Copy every line of the records below, keeping each word, letter and mark unchanged.
------------------------------
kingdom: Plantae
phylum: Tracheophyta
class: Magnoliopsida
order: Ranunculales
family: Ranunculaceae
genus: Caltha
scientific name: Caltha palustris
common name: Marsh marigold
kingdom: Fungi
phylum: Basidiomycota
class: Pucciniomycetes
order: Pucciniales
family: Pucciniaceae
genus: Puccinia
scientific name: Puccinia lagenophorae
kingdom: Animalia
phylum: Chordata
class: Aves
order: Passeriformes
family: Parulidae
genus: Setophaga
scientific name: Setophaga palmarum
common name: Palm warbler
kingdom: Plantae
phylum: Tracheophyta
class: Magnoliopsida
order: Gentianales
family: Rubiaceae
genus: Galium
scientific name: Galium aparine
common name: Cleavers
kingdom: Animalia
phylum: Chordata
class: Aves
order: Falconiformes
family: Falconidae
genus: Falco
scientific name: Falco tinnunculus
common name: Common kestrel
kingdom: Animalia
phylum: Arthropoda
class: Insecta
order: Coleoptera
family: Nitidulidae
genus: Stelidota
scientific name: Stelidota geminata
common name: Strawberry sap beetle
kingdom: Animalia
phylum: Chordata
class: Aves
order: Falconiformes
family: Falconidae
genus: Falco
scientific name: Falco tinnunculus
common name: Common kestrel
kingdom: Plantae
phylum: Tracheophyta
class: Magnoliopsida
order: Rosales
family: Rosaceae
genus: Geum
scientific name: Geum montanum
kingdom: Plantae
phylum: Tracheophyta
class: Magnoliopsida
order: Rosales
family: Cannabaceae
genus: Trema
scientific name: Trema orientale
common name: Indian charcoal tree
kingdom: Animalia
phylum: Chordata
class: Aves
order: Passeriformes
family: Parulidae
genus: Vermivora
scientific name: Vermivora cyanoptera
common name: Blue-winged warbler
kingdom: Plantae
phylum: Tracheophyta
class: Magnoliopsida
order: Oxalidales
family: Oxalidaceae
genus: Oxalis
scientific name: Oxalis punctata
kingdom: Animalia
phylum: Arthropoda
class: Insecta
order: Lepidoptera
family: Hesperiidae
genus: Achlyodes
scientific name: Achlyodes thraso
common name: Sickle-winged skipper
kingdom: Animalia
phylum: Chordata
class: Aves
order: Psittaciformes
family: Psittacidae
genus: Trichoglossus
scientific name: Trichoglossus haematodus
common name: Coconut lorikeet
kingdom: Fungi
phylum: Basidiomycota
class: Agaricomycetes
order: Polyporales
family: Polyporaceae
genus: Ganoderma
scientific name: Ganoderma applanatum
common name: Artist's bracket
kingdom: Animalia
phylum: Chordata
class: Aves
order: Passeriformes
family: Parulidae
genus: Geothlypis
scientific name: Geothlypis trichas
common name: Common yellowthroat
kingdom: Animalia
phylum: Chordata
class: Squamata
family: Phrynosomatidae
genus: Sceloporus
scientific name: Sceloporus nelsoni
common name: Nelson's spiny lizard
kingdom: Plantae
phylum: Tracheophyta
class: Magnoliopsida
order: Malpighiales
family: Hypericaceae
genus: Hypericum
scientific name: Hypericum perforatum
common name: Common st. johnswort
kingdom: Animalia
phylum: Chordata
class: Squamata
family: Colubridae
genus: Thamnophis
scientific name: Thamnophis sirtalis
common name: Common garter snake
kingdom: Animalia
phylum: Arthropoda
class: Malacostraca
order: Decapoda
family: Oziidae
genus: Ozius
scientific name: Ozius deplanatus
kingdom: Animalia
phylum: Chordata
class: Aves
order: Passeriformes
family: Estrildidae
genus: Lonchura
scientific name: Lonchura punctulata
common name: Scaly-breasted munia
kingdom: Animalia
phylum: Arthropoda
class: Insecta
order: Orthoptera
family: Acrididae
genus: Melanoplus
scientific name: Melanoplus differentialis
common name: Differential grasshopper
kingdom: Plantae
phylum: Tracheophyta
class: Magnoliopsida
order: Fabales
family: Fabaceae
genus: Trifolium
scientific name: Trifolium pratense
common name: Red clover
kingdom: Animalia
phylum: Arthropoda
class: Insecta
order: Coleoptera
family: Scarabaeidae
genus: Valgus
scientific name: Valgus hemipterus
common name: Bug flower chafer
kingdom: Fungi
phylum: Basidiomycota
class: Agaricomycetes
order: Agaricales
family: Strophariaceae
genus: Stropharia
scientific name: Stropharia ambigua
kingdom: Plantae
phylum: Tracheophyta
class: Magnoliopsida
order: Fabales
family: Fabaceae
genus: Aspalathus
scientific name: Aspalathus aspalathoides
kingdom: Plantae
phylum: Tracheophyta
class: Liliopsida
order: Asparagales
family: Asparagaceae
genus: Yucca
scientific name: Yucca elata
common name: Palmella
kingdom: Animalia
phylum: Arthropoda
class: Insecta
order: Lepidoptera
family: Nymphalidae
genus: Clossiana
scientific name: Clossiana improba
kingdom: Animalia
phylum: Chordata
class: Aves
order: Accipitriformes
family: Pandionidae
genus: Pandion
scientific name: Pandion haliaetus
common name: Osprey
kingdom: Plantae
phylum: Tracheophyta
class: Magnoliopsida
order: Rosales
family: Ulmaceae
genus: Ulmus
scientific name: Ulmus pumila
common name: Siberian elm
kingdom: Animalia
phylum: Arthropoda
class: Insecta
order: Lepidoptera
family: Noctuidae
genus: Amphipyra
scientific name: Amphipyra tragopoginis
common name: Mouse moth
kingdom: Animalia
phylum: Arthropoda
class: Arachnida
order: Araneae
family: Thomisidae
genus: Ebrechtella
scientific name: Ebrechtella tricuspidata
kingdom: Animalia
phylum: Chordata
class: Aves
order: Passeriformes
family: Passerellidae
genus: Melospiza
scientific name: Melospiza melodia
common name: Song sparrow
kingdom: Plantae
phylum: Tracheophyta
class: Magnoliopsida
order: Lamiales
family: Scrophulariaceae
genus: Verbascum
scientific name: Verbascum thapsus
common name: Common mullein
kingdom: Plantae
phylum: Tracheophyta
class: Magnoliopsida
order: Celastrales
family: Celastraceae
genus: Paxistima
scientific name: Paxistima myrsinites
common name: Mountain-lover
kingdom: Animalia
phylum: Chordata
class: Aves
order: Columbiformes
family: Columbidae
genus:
------------------------------
Answer to the task:
kingdom: Plantae
phylum: Tracheophyta
class: Magnoliopsida
order: Ranunculales
family: Ranunculaceae
genus: Caltha
scientific name: Caltha palustris
common name: Marsh marigold
kingdom: Fungi
phylum: Basidiomycota
class: Pucciniomycetes
order: Pucciniales
family: Pucciniaceae
genus: Puccinia
scientific name: Puccinia lagenophorae
kingdom: Animalia
phylum: Chordata
class: Aves
order: Passeriformes
family: Parulidae
genus: Setophaga
scientific name: Setophaga palmarum
common name: Palm warbler
kingdom: Plantae
phylum: Tracheophyta
class: Magnoliopsida
order: Gentianales
family: Rubiaceae
genus: Galium
scientific name: Galium aparine
common name: Cleavers
kingdom: Animalia
phylum: Chordata
class: Aves
order: Falconiformes
family: Falconidae
genus: Falco
scientific name: Falco tinnunculus
common name: Common kestrel
kingdom: Animalia
phylum: Arthropoda
class: Insecta
order: Coleoptera
family: Nitidulidae
genus: Stelidota
scientific name: Stelidota geminata
common name: Strawberry sap beetle
kingdom: Animalia
phylum: Chordata
class: Aves
order: Falconiformes
family: Falconidae
genus: Falco
scientific name: Falco tinnunculus
common name: Common kestrel
kingdom: Plantae
phylum: Tracheophyta
class: Magnoliopsida
order: Rosales
family: Rosaceae
genus: Geum
scientific name: Geum montanum
kingdom: Plantae
phylum: Tracheophyta
class: Magnoliopsida
order: Rosales
family: Cannabaceae
genus: Trema
scientific name: Trema orientale
common name: Indian charcoal tree
kingdom: Animalia
phylum: Chordata
class: Aves
order: Passeriformes
family: Parulidae
genus: Vermivora
scientific name: Vermivora cyanoptera
common name: Blue-winged warbler
kingdom: Plantae
phylum: Tracheophyta
class: Magnoliopsida
order: Oxalidales
family: Oxalidaceae
genus: Oxalis
scientific name: Oxalis punctata
kingdom: Animalia
phylum: Arthropoda
class: Insecta
order: Lepidoptera
family: Hesperiidae
genus: Achlyodes
scientific name: Achlyodes thraso
common name: Sickle-winged skipper
kingdom: Animalia
phylum: Chordata
class: Aves
order: Psittaciformes
family: Psittacidae
genus: Trichoglossus
scientific name: Trichoglossus haematodus
common name: Coconut lorikeet
kingdom: Fungi
phylum: Basidiomycota
class: Agaricomycetes
order: Polyporales
family: Polyporaceae
genus: Ganoderma
scientific name: Ganoderma applanatum
common name: Artist's bracket
kingdom: Animalia
phylum: Chordata
class: Aves
order: Passeriformes
family: Parulidae
genus: Geothlypis
scientific name: Geothlypis trichas
common name: Common yellowthroat
kingdom: Animalia
phylum: Chordata
class: Squamata
family: Phrynosomatidae
genus: Sceloporus
scientific name: Sceloporus nelsoni
common name: Nelson's spiny lizard
kingdom: Plantae
phylum: Tracheophyta
class: Magnoliopsida
order: Malpighiales
family: Hypericaceae
genus: Hypericum
scientific name: Hypericum perforatum
common name: Common st. johnswort
kingdom: Animalia
phylum: Chordata
class: Squamata
family: Colubridae
genus: Thamnophis
scientific name: Thamnophis sirtalis
common name: Common garter snake
kingdom: Animalia
phylum: Arthropoda
class: Malacostraca
order: Decapoda
family: Oziidae
genus: Ozius
scientific name: Ozius deplanatus
kingdom: Animalia
phylum: Chordata
class: Aves
order: Passeriformes
family: Estrildidae
genus: Lonchura
scientific name: Lonchura punctulata
common name: Scaly-breasted munia
kingdom: Animalia
phylum: Arthropoda
class: Insecta
order: Orthoptera
family: Acrididae
genus: Melanoplus
scientific name: Melanoplus differentialis
common name: Differential grasshopper
kingdom: Plantae
phylum: Tracheophyta
class: Magnoliopsida
order: Fabales
family: Fabaceae
genus: Trifolium
scientific name: Trifolium pratense
common name: Red clover
kingdom: Animalia
phylum: Arthropoda
class: Insecta
order: Coleoptera
family: Scarabaeidae
genus: Valgus
scientific name: Valgus hemipterus
common name: Bug flower chafer
kingdom: Fungi
phylum: Basidiomycota
class: Agaricomycetes
order: Agaricales
family: Strophariaceae
genus: Stropharia
scientific name: Stropharia ambigua
kingdom: Plantae
phylum: Tracheophyta
class: Magnoliopsida
order: Fabales
family: Fabaceae
genus: Aspalathus
scientific name: Aspalathus aspalathoides
kingdom: Plantae
phylum: Tracheophyta
class: Liliopsida
order: Asparagales
family: Asparagaceae
genus: Yucca
scientific name: Yucca elata
common name: Palmella
kingdom: Animalia
phylum: Arthropoda
class: Insecta
order: Lepidoptera
family: Nymphalidae
genus: Clossiana
scientific name: Clossiana improba
kingdom: Animalia
phylum: Chordata
class: Aves
order: Accipitriformes
family: Pandionidae
genus: Pandion
scientific name: Pandion haliaetus
common name: Osprey
kingdom: Plantae
phylum: Tracheophyta
class: Magnoliopsida
order: Rosales
family: Ulmaceae
genus: Ulmus
scientific name: Ulmus pumila
common name: Siberian elm
kingdom: Animalia
phylum: Arthropoda
class: Insecta
order: Lepidoptera
family: Noctuidae
genus: Amphipyra
scientific name: Amphipyra tragopoginis
common name: Mouse moth
kingdom: Animalia
phylum: Arthropoda
class: Arachnida
order: Araneae
family: Thomisidae
genus: Ebrechtella
scientific name: Ebrechtella tricuspidata
kingdom: Animalia
phylum: Chordata
class: Aves
order: Passeriformes
family: Passerellidae
genus: Melospiza
scientific name: Melospiza melodia
common name: Song sparrow
kingdom: Plantae
phylum: Tracheophyta
class: Magnoliopsida
order: Lamiales
family: Scrophulariaceae
genus: Verbascum
scientific name: Verbascum thapsus
common name: Common mullein
kingdom: Plantae
phylum: Tracheophyta
class: Magnoliopsida
order: Celastrales
family: Celastraceae
genus: Paxistima
scientific name: Paxistima myrsinites
common name: Mountain-lover
kingdom: Animalia
phylum: Chordata
class: Aves
order: Columbiformes
family: Columbidae
genus:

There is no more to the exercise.